I know I’m missing something silly, but I don’t see it yet…

Thanks in advance for any help, greatly appreciated as always!

What you want is a non-linear relationship.

*moveAmount = (minSwipeDist - swipeDist) * 0.01f;

This is linear relationship: as swipeDist increases moveAmount increases a proportional amount.

Here is a simplified version of that relationship:

y = (x + a) * c

where a and c are constants.

since it is linear you can say y is proportional to x.

y ∝ x

There are variety of simple non-linear relationships for example:

y ∝ x^(2)

Here y is proportional to x squared so y grows faster than x, which the opposite to what you want. Let’s turn it around:

y ∝ x^(1/2)

Here y increases as x increases but slowly.
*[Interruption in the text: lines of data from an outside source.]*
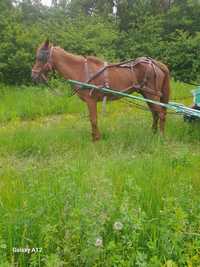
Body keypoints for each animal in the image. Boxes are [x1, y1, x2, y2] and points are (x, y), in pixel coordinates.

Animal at [32, 39, 170, 142]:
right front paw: (95, 137)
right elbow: (92, 119)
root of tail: (156, 64)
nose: (33, 75)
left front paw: (96, 139)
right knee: (155, 113)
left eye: (40, 56)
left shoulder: (90, 100)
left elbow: (93, 119)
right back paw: (153, 133)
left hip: (152, 95)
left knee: (161, 114)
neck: (81, 70)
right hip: (147, 94)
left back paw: (161, 136)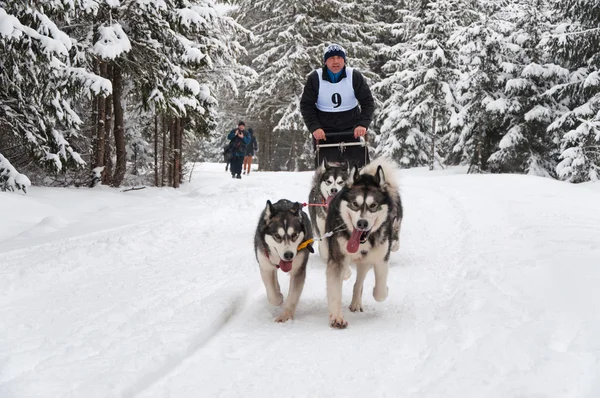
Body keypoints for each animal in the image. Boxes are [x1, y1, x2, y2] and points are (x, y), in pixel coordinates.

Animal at [324, 159, 404, 330]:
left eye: (373, 205)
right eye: (355, 203)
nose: (362, 223)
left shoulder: (381, 260)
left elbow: (379, 293)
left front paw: (384, 290)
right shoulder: (337, 261)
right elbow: (335, 291)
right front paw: (337, 318)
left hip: (365, 263)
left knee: (359, 283)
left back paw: (356, 302)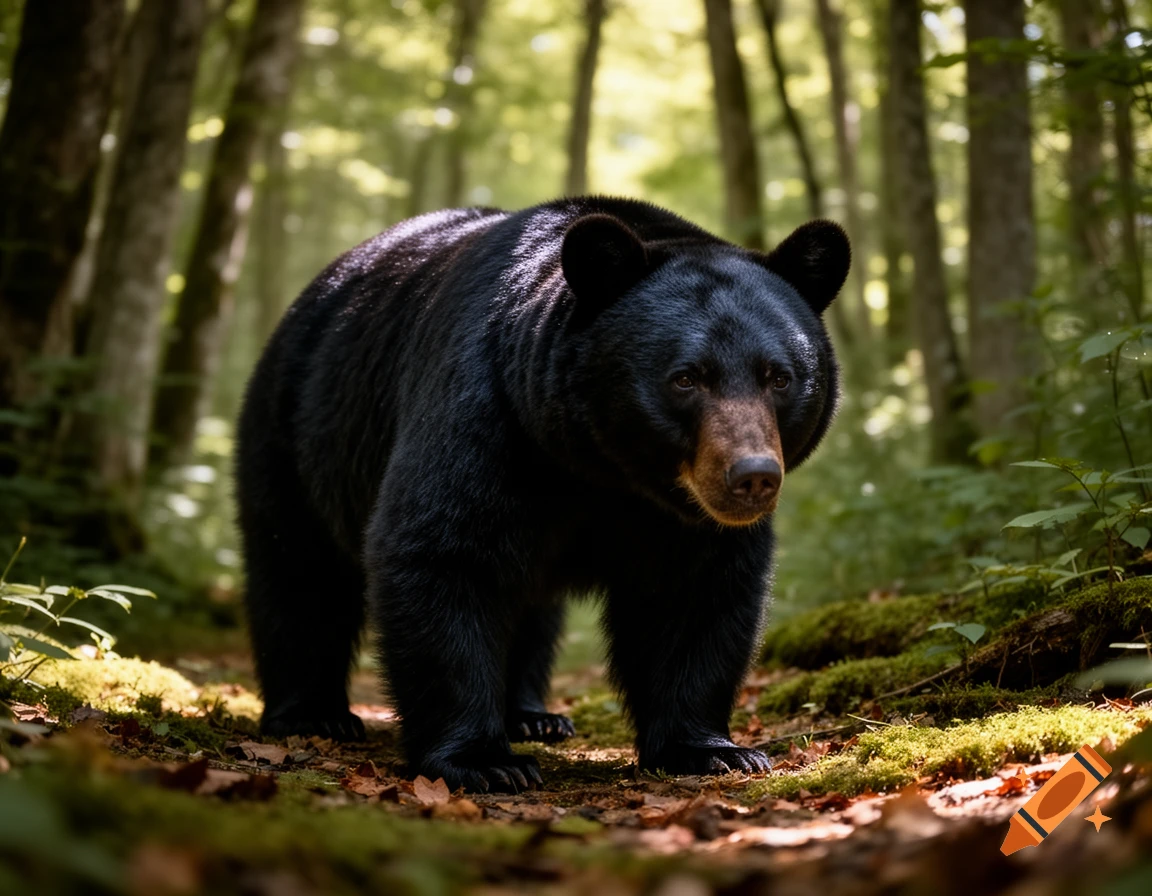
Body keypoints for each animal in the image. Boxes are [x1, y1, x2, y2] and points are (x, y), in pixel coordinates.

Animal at [236, 197, 848, 793]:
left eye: (779, 376)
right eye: (686, 378)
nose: (752, 475)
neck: (599, 468)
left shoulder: (680, 517)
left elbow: (696, 593)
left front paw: (711, 749)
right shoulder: (487, 415)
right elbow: (443, 554)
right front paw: (482, 761)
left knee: (531, 610)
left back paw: (533, 716)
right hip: (296, 431)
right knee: (298, 571)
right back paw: (313, 713)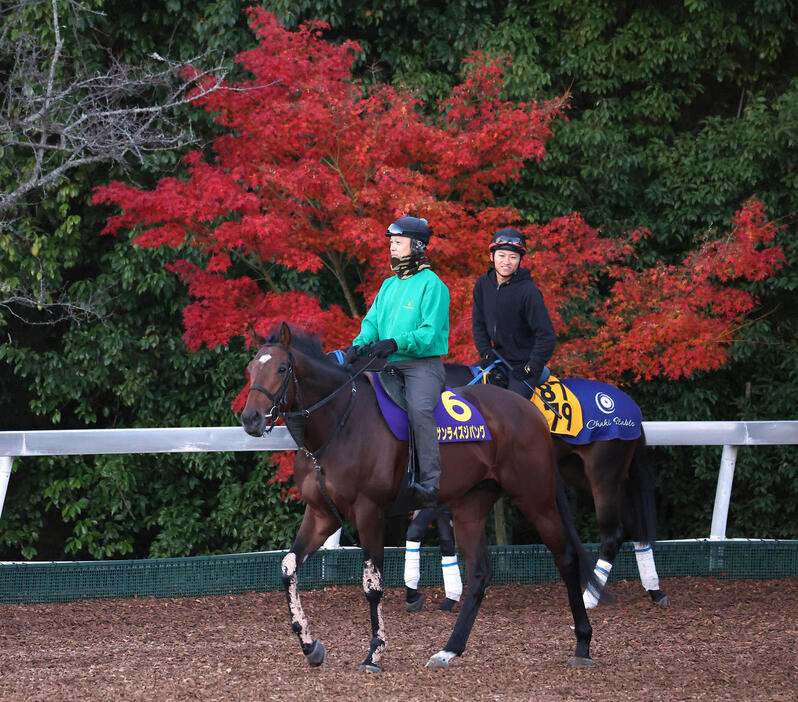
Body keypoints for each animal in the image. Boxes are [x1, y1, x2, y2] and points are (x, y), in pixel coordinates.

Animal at [241, 328, 604, 672]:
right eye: (250, 369)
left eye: (282, 368)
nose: (250, 418)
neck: (339, 423)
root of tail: (530, 410)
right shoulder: (321, 514)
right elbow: (288, 567)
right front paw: (310, 645)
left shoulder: (369, 512)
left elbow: (372, 585)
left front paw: (374, 653)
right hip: (470, 506)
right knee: (480, 573)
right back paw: (449, 650)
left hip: (535, 497)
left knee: (566, 557)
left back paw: (582, 643)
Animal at [446, 364, 672, 612]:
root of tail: (631, 407)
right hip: (578, 471)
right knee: (633, 524)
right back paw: (654, 590)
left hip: (604, 475)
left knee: (613, 534)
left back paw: (590, 597)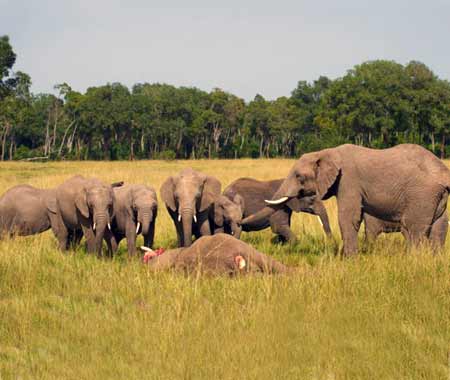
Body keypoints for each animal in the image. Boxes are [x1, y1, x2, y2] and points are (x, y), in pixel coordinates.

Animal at [243, 144, 450, 256]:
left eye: (299, 176)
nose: (332, 246)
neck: (326, 152)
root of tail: (444, 172)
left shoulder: (349, 180)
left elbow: (348, 217)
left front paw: (349, 259)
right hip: (436, 197)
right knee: (438, 225)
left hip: (422, 194)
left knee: (414, 228)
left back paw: (414, 260)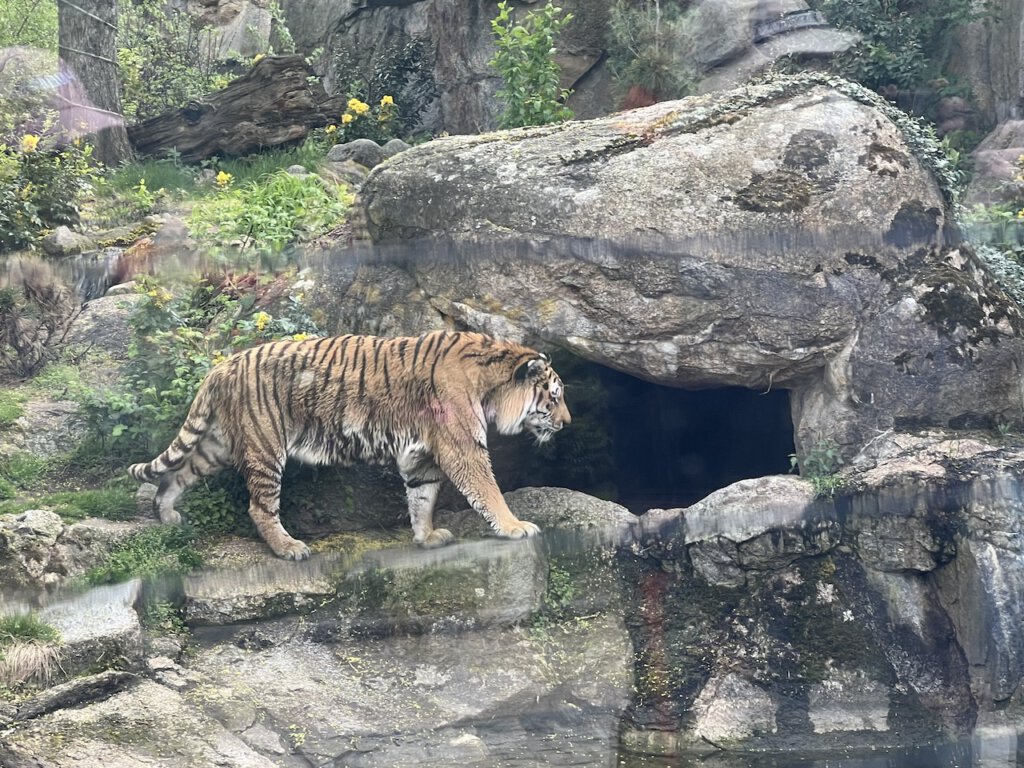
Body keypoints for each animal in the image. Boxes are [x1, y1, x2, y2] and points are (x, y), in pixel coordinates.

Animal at [129, 330, 570, 560]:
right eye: (554, 396)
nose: (568, 424)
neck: (491, 381)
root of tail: (221, 367)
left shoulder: (422, 456)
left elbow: (421, 498)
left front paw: (426, 537)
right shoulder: (462, 446)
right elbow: (487, 490)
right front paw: (515, 527)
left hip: (220, 444)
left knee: (176, 475)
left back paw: (166, 513)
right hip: (264, 446)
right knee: (259, 507)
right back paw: (289, 547)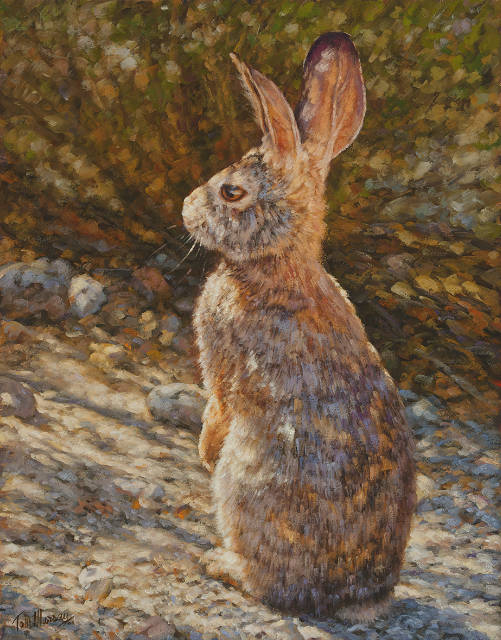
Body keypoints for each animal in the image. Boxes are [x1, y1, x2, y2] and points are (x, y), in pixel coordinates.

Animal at [182, 32, 416, 621]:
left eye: (231, 192)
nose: (185, 208)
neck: (279, 264)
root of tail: (349, 599)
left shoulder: (223, 368)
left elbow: (219, 406)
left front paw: (202, 451)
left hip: (245, 486)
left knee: (267, 584)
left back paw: (218, 563)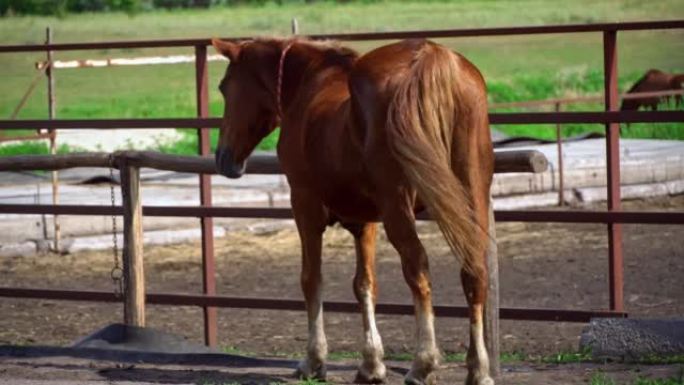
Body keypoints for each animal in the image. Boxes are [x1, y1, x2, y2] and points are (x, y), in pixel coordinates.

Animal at [212, 36, 492, 384]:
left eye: (224, 87)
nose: (223, 158)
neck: (309, 83)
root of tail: (429, 55)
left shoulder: (304, 206)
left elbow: (311, 279)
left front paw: (314, 360)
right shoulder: (365, 221)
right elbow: (364, 284)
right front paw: (371, 365)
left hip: (398, 208)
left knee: (418, 270)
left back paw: (423, 364)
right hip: (472, 195)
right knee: (474, 272)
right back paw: (478, 369)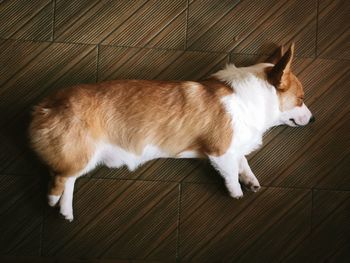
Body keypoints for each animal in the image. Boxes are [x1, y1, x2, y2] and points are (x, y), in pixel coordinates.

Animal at [29, 42, 314, 221]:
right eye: (301, 99)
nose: (313, 120)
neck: (251, 98)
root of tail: (45, 106)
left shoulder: (234, 148)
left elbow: (243, 162)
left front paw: (251, 180)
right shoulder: (220, 152)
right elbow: (231, 173)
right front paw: (236, 191)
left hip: (84, 158)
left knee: (69, 179)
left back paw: (66, 211)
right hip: (82, 154)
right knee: (59, 179)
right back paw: (54, 201)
Squareroot is an expensive operation though so let’s look for something simpler.

Consider:

y ∝ x / (x+c)

let’s subsitute some values and see.

y = x / (x + 4)

x = 0, y = 0
x = 1, y = 1/5 = 0.2     diff = 0.20
x = 2, y = 2/6 = 0.33    diff = 0.13
x = 3, y = 3/7 = 0.42    diff = 0.09
x = 4, y = 4/8 = 0.5     diff = 0.08
x = 5, y = 5/9 = 0.56    diff = 0.06

You can see it still increases but the difference is getting smaller as the number get’s larger.

Hope that answers your question.